■ **BRIEF**: Reproduce the material from the line containing "Is the direction" through the line containing "Answer: approximately 135° to its right", both included, substituting "blue landscape painting" for every "blue mountain painting" and leaving all else unchanged.

■ **Stored data entries**:
^^^^
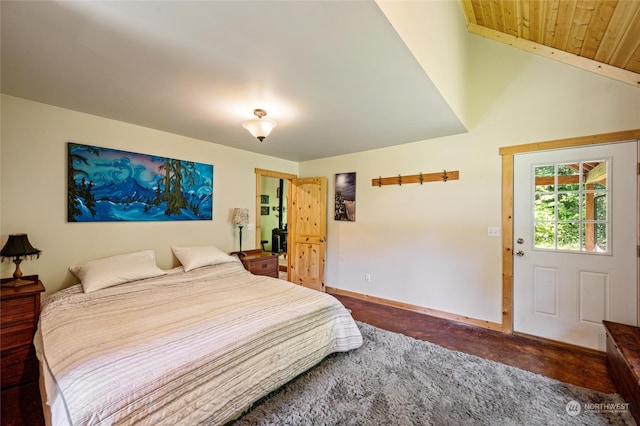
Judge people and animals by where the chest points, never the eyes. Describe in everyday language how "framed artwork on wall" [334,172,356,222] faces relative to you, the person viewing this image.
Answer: facing the viewer and to the left of the viewer

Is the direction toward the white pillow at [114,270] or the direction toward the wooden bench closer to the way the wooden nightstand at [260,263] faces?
the wooden bench

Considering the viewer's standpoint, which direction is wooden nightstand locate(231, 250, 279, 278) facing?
facing the viewer and to the right of the viewer

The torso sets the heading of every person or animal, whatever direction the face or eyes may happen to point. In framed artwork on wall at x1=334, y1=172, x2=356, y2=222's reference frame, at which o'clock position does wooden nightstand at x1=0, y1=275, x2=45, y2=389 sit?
The wooden nightstand is roughly at 12 o'clock from the framed artwork on wall.

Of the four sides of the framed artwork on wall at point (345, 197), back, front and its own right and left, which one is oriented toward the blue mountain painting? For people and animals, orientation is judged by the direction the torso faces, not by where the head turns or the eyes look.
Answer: front

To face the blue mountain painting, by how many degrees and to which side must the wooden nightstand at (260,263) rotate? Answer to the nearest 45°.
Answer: approximately 135° to its right

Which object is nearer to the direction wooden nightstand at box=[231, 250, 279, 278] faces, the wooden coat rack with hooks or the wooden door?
the wooden coat rack with hooks

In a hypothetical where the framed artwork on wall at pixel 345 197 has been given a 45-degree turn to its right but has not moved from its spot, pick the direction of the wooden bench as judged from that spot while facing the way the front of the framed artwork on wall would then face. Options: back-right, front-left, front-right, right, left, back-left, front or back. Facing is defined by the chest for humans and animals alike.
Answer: back-left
^^^^
■ **OUTPUT OF THE EXERCISE**:
Is the direction toward the white pillow at [114,270] or the direction toward the wooden bench closer to the way the wooden nightstand at [260,263] faces?
the wooden bench

Considering the viewer's standpoint, which direction is wooden nightstand locate(231, 250, 279, 278) facing?
facing the viewer and to the right of the viewer

The torso sets the heading of every person or animal, whatever direction the face or eyes may happen to point. In framed artwork on wall at x1=334, y1=172, x2=356, y2=222's reference frame, at which o'clock position does wooden nightstand at x1=0, y1=275, x2=45, y2=389 sit?
The wooden nightstand is roughly at 12 o'clock from the framed artwork on wall.

Of the four sides of the framed artwork on wall at point (345, 197), back, front and its own right and left, which one is oriented toward the blue landscape painting? For people and animals, orientation is judged by the direction the torso faces, not by where the head turns or the eyes look.
Answer: front

To face the blue landscape painting, by how many degrees and to which side must the wooden nightstand at (260,263) rotate? Answer to the nearest 45°.
Answer: approximately 135° to its right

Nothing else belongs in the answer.